We should take into account, that there are upper outliers in the maintenance list - the reason for extremely long intervals between maintenance is probably data loss of maintenance cases:
## dateDiff fromtDate toDate
## 1 40 2004-04-13 2004-05-23
## 2 37 2006-02-15 2006-03-24
## 3 42 2012-07-17 2012-08-28
## 4 44 2013-04-14 2013-05-28
## 5 525 2013-12-22 2015-05-31
## 6 152 2016-06-01 2016-10-31
## 7 44 2017-02-05 2017-03-21
## 8 37 2017-03-21 2017-04-27
## 9 97 2017-04-27 2017-08-02
There is a chance that deteriorated carbon brushes had been replaced during those periods, but we have no information - and as result, we see the lifespan of them as outliers:
## brushName fromDate toDate Days
## 1 C1R02 2010-06-20 2015-07-28 1864
## 2 C1R10 2013-04-14 2015-10-18 917
## 3 C2R01 2010-04-28 2013-12-15 1327
## 4 C2R02 2010-03-14 2013-04-14 1127
## 5 C2R04 2009-05-24 2011-10-10 869
## 6 C2R05 2009-05-24 2011-10-10 869
## 7 C2R07 2009-01-15 2011-10-10 998
## 8 C3R01 2008-12-18 2013-01-16 1490
## 9 C3R02 2010-03-14 2013-04-14 1127
## 10 C3R02 2013-12-15 2017-04-27 1229
## 11 C3R03 2009-07-12 2012-08-28 1143
## 12 C3R04 2010-08-19 2013-01-16 881
## 13 C3R05 2009-07-12 2013-04-14 1372
## 14 C3R06 2010-04-06 2015-08-23 1965
## 15 C3R07 2009-12-30 2012-08-28 972
## 16 C3R08 2009-12-30 2012-08-28 972
## 17 C3R08 2013-07-22 2016-01-11 903
## 18 C3R09 2010-04-06 2013-04-14 1104
## 19 C3R10 2013-07-22 2015-11-15 846
In order to exclude the uncertainty- whether carbon brushes lifespan outliers are true, or results of information loss- we can test which of these time periods are overlapping (outliers of periods between maintenance and outliers of periods between carbon brushes replacement).
According to the table, except of C2R04, C2R05, C2R07 other lifespan outliers might be a result of the lost information. For example, it looks like carbon brush C3R06 was not replaced for about five years, but this period is overlapped with three periods of lost information, during which carbon brushes might have been replaced for several times.
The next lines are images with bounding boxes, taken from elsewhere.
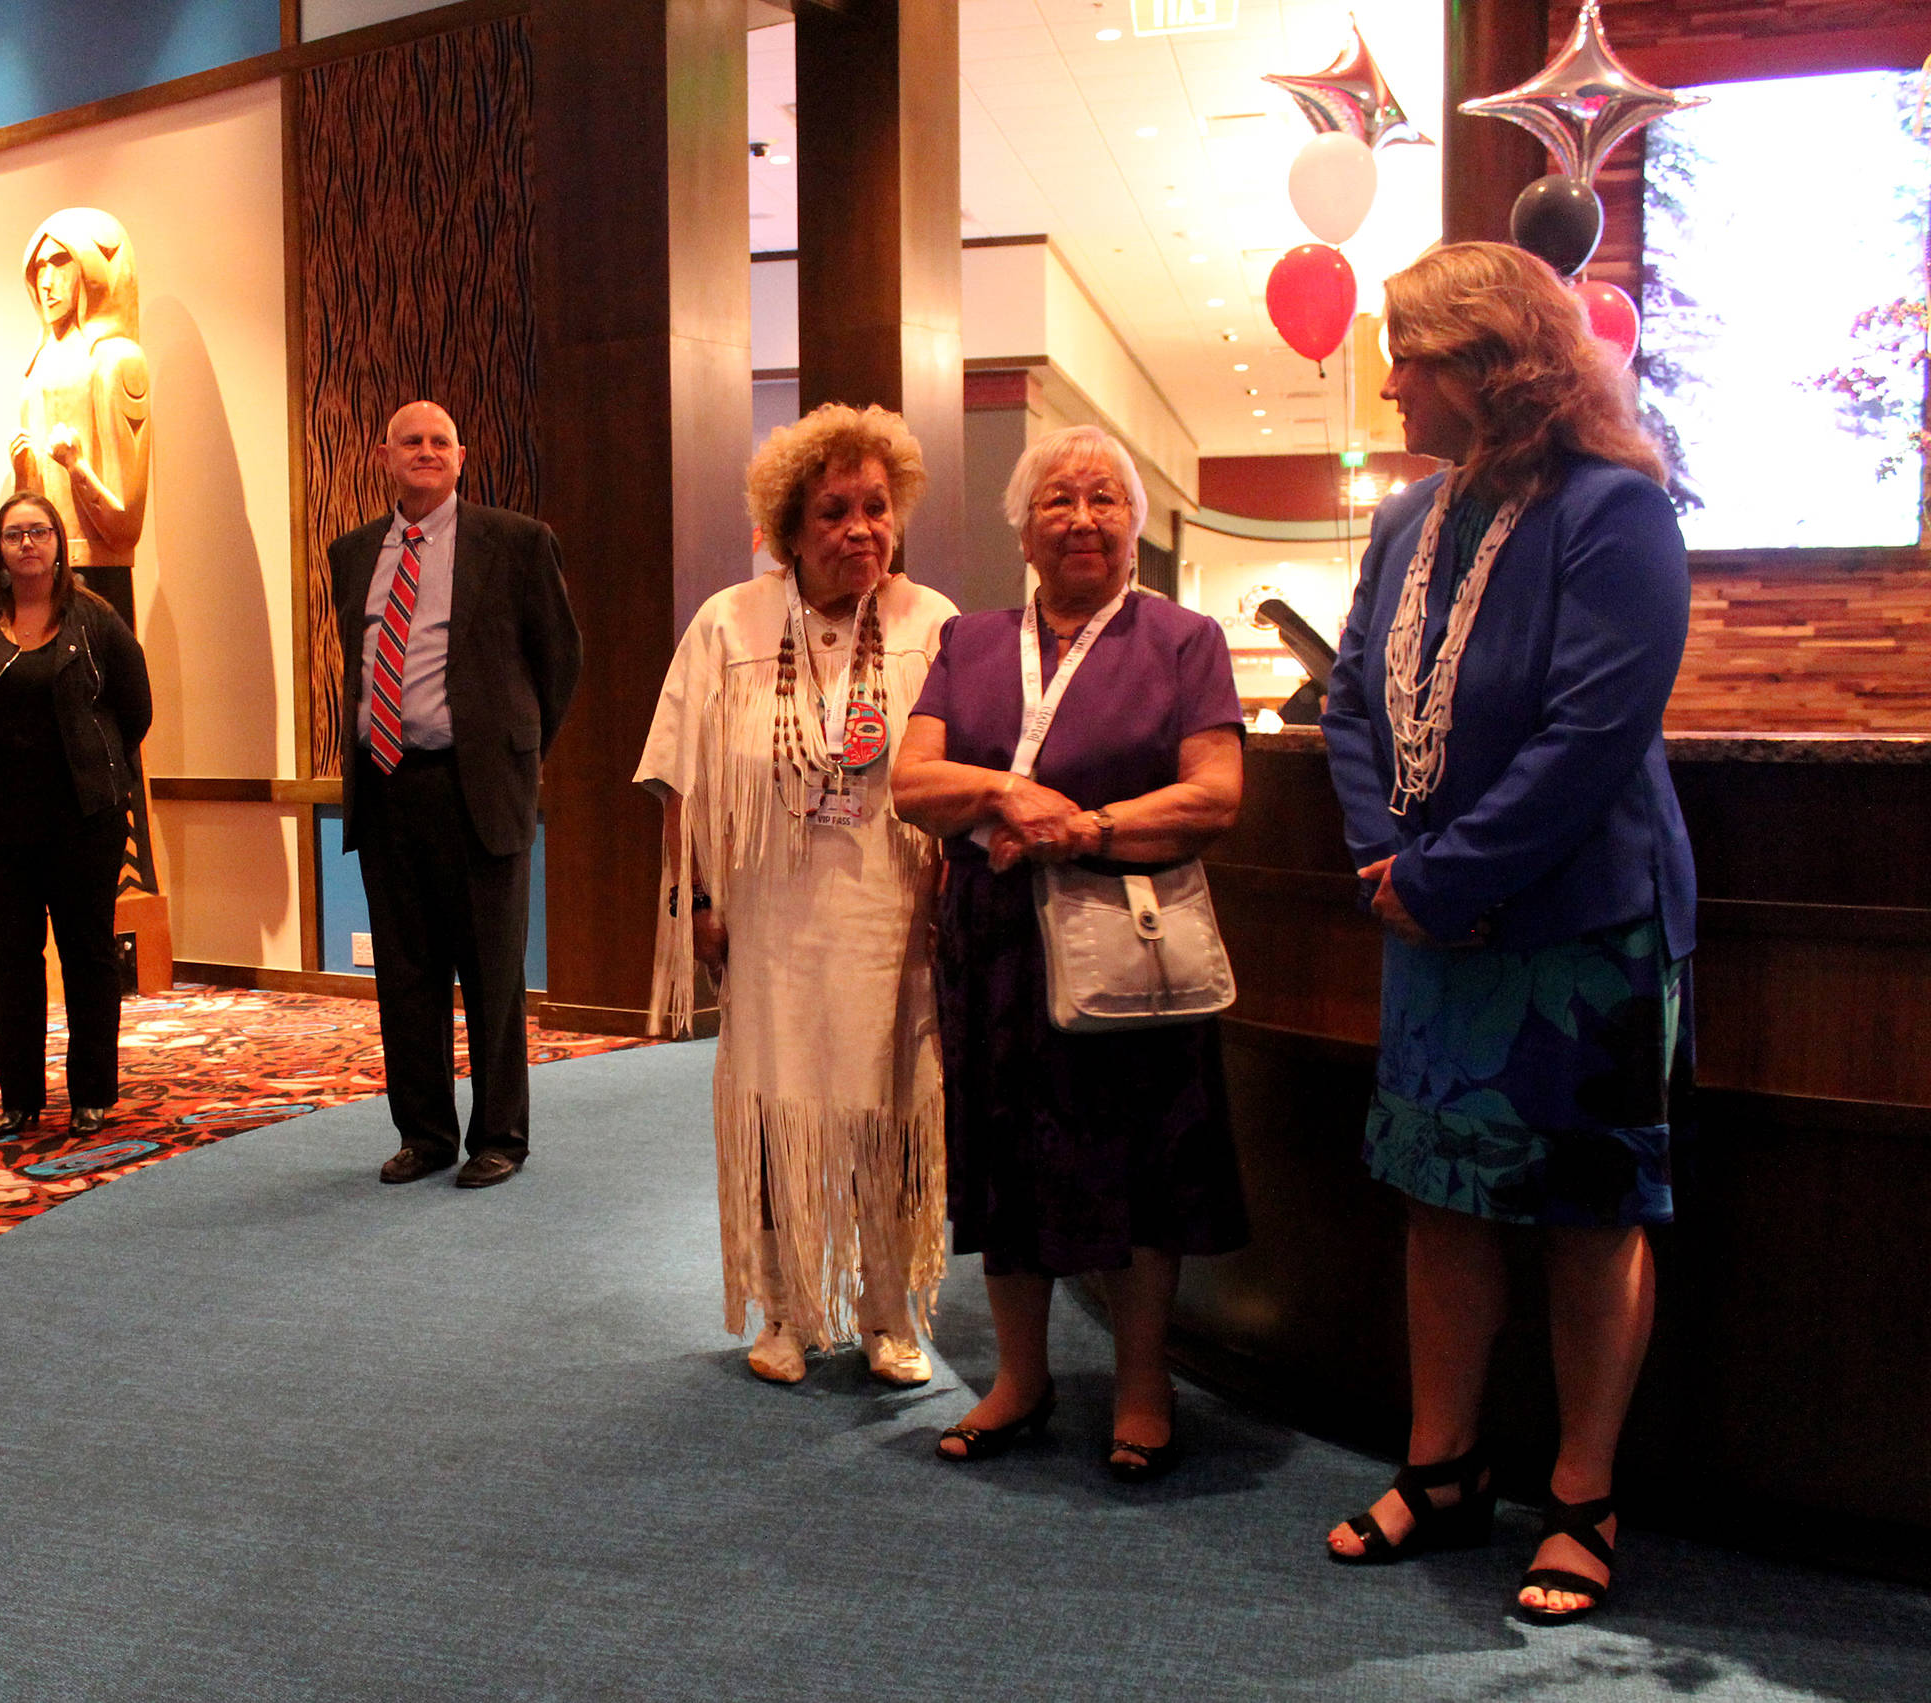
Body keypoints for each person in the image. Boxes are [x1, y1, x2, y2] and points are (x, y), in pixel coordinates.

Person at [1317, 242, 1695, 1625]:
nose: (1390, 384)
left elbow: (1593, 734)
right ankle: (1445, 1468)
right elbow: (1347, 695)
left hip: (1580, 925)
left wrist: (1446, 874)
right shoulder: (1403, 519)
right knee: (1441, 1199)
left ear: (1492, 364)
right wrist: (1386, 854)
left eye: (1408, 356)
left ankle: (1581, 1497)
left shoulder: (1616, 510)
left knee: (1590, 1216)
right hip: (1427, 913)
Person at [891, 424, 1248, 1480]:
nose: (1082, 518)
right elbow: (911, 782)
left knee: (1142, 1163)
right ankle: (1019, 1377)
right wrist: (1006, 791)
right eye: (1057, 499)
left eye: (1104, 499)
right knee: (1004, 1161)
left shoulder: (1183, 640)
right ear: (1022, 527)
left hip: (1128, 942)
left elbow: (1216, 794)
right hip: (995, 947)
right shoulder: (968, 643)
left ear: (1134, 524)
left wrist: (1082, 828)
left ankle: (1142, 1385)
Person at [635, 403, 957, 1387]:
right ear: (787, 527)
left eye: (876, 507)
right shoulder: (727, 623)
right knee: (776, 1104)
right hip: (769, 915)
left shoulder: (933, 622)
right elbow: (682, 782)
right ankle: (784, 1308)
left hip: (890, 914)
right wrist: (695, 902)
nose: (860, 529)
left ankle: (887, 1309)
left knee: (891, 1104)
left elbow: (966, 774)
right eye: (833, 512)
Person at [331, 401, 581, 1188]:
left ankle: (500, 1135)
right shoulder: (352, 553)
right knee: (405, 976)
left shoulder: (517, 542)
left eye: (441, 441)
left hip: (476, 788)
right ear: (385, 456)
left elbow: (559, 661)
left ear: (461, 457)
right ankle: (426, 1134)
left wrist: (513, 750)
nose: (427, 451)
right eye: (411, 441)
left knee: (492, 975)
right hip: (385, 788)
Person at [0, 492, 152, 1136]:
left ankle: (91, 1092)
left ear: (58, 544)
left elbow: (135, 709)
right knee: (12, 962)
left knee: (88, 956)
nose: (27, 543)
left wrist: (96, 770)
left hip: (83, 822)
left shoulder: (95, 620)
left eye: (38, 532)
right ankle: (20, 1098)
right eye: (14, 535)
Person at [10, 208, 150, 624]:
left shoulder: (116, 362)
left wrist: (76, 466)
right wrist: (24, 476)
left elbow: (125, 528)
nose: (46, 282)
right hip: (42, 574)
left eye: (59, 263)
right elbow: (33, 508)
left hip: (100, 577)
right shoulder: (35, 372)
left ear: (91, 269)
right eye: (39, 268)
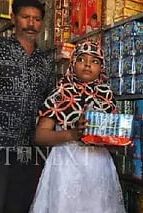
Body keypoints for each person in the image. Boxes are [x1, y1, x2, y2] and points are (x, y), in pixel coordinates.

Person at [0, 0, 54, 213]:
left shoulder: (45, 60)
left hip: (27, 146)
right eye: (26, 17)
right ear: (14, 18)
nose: (31, 23)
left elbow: (49, 104)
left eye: (36, 19)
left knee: (19, 205)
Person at [29, 42, 126, 213]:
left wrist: (120, 139)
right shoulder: (59, 94)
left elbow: (112, 136)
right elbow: (39, 136)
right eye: (81, 59)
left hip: (98, 167)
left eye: (95, 61)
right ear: (73, 63)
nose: (88, 64)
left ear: (101, 67)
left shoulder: (107, 96)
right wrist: (73, 134)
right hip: (66, 166)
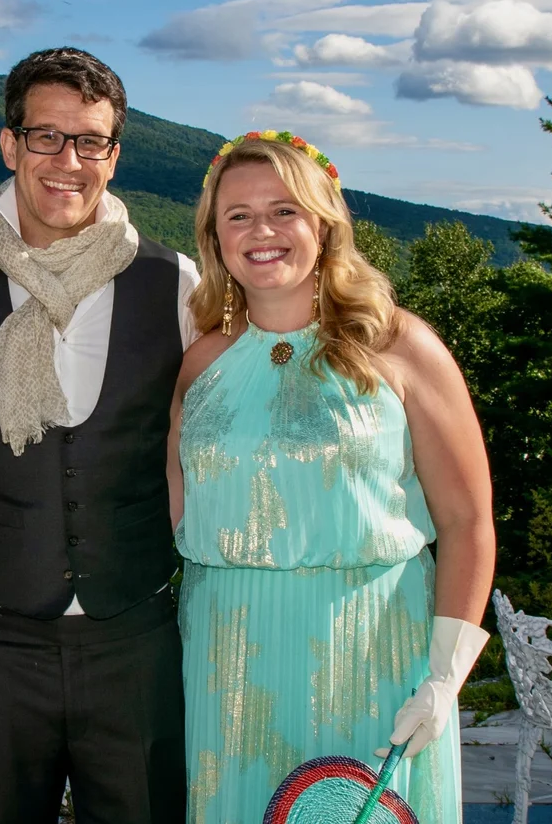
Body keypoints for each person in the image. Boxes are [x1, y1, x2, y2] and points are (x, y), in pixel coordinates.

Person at [0, 47, 199, 823]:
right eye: (46, 137)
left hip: (136, 639)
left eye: (90, 140)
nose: (69, 160)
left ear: (114, 155)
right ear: (10, 144)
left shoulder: (177, 285)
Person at [171, 132, 496, 824]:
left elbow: (469, 521)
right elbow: (179, 516)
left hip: (375, 658)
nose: (262, 231)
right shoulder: (201, 365)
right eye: (238, 215)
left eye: (284, 210)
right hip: (228, 663)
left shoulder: (401, 346)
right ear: (214, 237)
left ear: (324, 224)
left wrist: (444, 676)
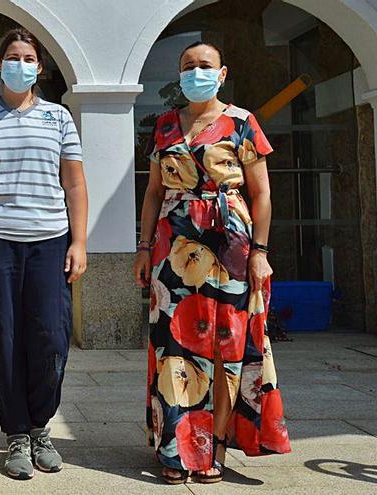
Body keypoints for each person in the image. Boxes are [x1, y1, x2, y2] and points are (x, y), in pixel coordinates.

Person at [133, 41, 291, 485]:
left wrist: (260, 253)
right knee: (175, 347)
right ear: (178, 74)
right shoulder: (163, 125)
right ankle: (174, 445)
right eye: (188, 66)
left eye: (205, 66)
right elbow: (152, 193)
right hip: (173, 248)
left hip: (232, 249)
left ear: (222, 74)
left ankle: (213, 446)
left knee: (227, 348)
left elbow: (261, 195)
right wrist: (144, 247)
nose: (195, 72)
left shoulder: (243, 123)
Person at [0, 27, 88, 480]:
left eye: (28, 57)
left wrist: (80, 242)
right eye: (12, 56)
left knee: (50, 338)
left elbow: (74, 183)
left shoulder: (59, 117)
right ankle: (17, 437)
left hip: (50, 241)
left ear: (39, 67)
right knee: (6, 340)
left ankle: (41, 426)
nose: (20, 64)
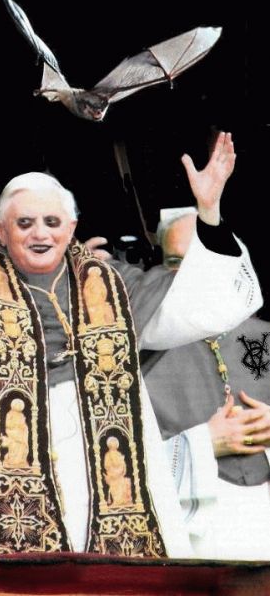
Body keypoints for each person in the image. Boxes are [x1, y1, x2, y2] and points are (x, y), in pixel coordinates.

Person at [0, 133, 262, 557]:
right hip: (5, 516)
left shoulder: (119, 291)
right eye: (25, 223)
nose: (40, 233)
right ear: (0, 231)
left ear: (71, 228)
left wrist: (210, 213)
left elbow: (208, 305)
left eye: (52, 222)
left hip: (109, 506)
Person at [142, 210, 270, 560]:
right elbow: (116, 465)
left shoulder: (264, 336)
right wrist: (203, 443)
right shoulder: (136, 355)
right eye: (174, 262)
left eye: (200, 261)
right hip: (194, 536)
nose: (187, 275)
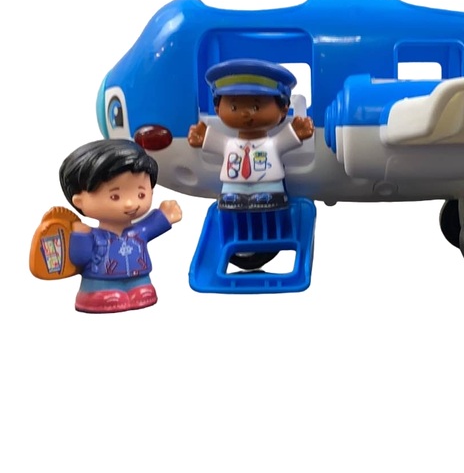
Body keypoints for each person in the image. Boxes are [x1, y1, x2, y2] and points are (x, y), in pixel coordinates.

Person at [52, 139, 182, 312]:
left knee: (144, 291)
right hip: (98, 282)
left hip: (140, 277)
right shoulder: (93, 236)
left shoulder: (139, 231)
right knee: (106, 295)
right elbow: (79, 258)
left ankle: (138, 288)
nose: (130, 204)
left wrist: (165, 215)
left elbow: (152, 225)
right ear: (79, 201)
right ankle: (97, 294)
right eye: (115, 197)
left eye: (141, 194)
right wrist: (80, 237)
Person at [187, 59, 314, 211]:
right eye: (234, 107)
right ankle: (233, 194)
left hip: (269, 185)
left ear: (284, 109)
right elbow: (215, 141)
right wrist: (203, 136)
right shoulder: (228, 144)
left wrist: (296, 132)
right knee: (230, 197)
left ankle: (267, 193)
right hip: (232, 185)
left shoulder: (272, 144)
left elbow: (284, 140)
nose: (245, 114)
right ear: (217, 110)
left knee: (269, 196)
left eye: (256, 107)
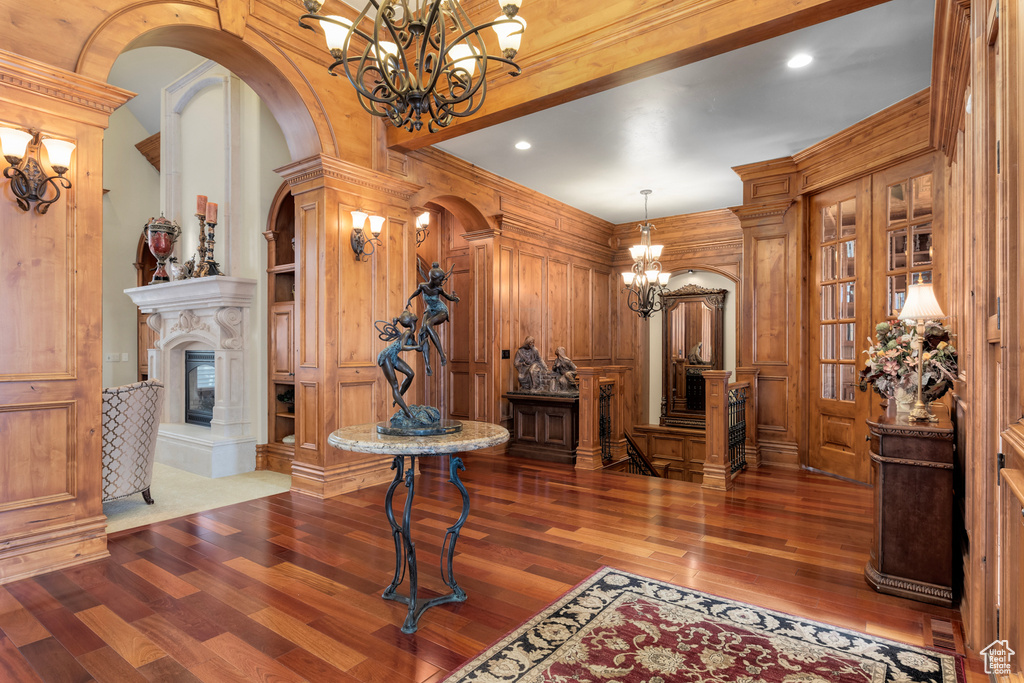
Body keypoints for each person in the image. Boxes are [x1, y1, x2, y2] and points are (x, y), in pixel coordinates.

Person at [376, 310, 429, 419]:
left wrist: (423, 340)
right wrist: (416, 347)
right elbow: (403, 347)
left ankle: (398, 396)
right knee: (394, 385)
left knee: (410, 374)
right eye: (410, 314)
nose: (413, 314)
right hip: (386, 356)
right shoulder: (407, 333)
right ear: (410, 321)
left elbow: (418, 348)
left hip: (393, 357)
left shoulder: (411, 335)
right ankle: (408, 413)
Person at [406, 262, 459, 370]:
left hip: (441, 310)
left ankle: (442, 355)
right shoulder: (423, 286)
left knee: (428, 324)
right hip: (430, 310)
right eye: (440, 280)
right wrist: (409, 299)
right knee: (423, 332)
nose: (441, 282)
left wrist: (455, 298)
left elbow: (448, 296)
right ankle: (427, 365)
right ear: (433, 278)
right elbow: (417, 292)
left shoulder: (439, 289)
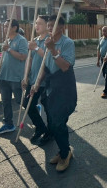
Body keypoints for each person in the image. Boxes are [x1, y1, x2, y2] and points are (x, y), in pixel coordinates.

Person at [36, 15, 77, 172]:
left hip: (64, 89)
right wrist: (37, 84)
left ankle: (65, 154)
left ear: (61, 27)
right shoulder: (47, 42)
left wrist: (53, 49)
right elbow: (45, 68)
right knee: (54, 124)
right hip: (51, 88)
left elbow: (65, 66)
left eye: (53, 25)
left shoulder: (67, 43)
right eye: (48, 25)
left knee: (58, 123)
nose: (49, 28)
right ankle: (64, 151)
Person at [0, 19, 28, 135]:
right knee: (6, 101)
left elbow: (23, 57)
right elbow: (4, 59)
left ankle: (33, 107)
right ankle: (8, 124)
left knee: (19, 100)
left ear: (14, 27)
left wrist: (8, 49)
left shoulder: (21, 40)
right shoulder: (7, 40)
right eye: (4, 26)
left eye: (7, 26)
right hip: (4, 77)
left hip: (16, 77)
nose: (4, 29)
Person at [21, 15, 52, 145]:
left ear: (46, 25)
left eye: (39, 23)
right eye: (36, 23)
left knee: (48, 108)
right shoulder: (34, 40)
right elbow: (30, 59)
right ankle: (40, 127)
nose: (36, 26)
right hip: (33, 79)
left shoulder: (49, 40)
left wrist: (35, 48)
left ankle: (50, 132)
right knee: (27, 103)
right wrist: (25, 76)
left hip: (45, 80)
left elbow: (48, 58)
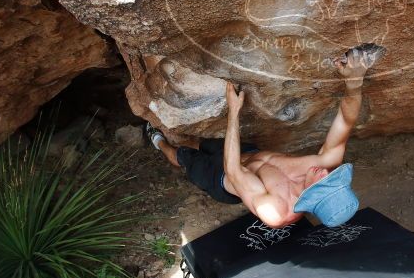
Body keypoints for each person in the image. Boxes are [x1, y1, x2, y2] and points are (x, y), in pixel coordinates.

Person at [147, 44, 383, 228]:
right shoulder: (323, 165)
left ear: (312, 198)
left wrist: (234, 112)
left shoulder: (276, 211)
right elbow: (346, 120)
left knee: (182, 156)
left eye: (325, 180)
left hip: (220, 176)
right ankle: (186, 141)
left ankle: (158, 142)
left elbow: (233, 171)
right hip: (247, 153)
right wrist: (354, 81)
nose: (326, 172)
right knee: (203, 144)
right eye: (333, 176)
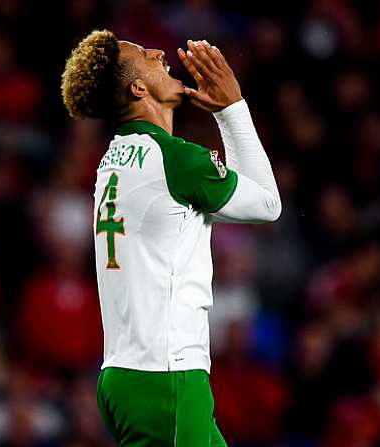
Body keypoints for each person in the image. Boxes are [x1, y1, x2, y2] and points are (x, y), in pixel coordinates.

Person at [60, 30, 281, 446]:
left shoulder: (111, 159)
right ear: (138, 87)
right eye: (144, 54)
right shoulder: (175, 160)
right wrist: (232, 109)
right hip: (167, 377)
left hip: (125, 376)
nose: (160, 52)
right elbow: (268, 204)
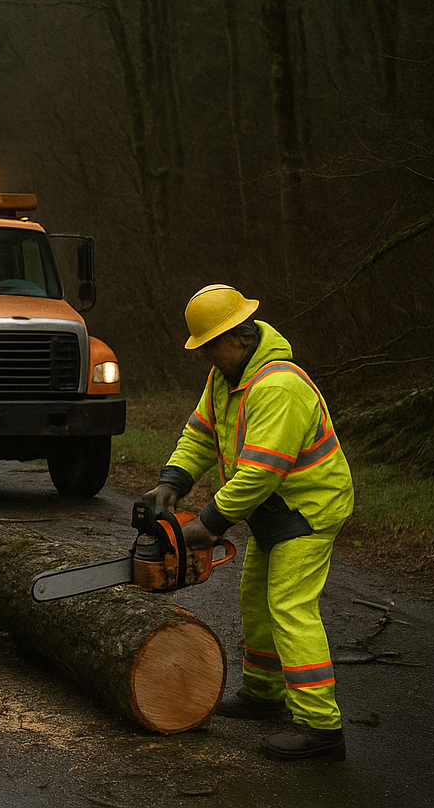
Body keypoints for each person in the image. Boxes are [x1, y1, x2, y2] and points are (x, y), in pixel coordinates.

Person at [145, 284, 354, 762]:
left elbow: (261, 471)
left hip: (308, 510)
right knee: (256, 602)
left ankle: (322, 728)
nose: (207, 358)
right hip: (273, 511)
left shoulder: (278, 386)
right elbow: (200, 435)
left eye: (210, 346)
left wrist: (209, 523)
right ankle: (263, 693)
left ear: (238, 336)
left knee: (289, 608)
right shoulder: (226, 379)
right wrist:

For sure, we can only say, that C2R04, C2R05 carbon brushes were not replaced more then two years, and C2R07 for about three years. Except for those three cases, other 16 outliers are better to be removed from the dataset.
“Importance” (to put attention) provides visual information about the number of days since last replacement- lower than second quintile, or upper then third quintile. The importance is calculated by the following principles: Maximum value - 10, is equivalent to the maximum distance from the second quantile down (for the low values -“burned” brushes) and from the third quantile up (for the upper values- “frozen” brushes) found in the whole engine history. The minimum value “1” - the number of days since last replacement, lays in the second or third quantiles.
Colors: green- the number of days since last replacement lays in third or second quintile;
red- “burned” brush - the number of days since last replacement and lifetime of the previous brush in this place lay in the first quintile;
blue- “frozen” brush- the number of days since last replacement lays in the fourth quintile.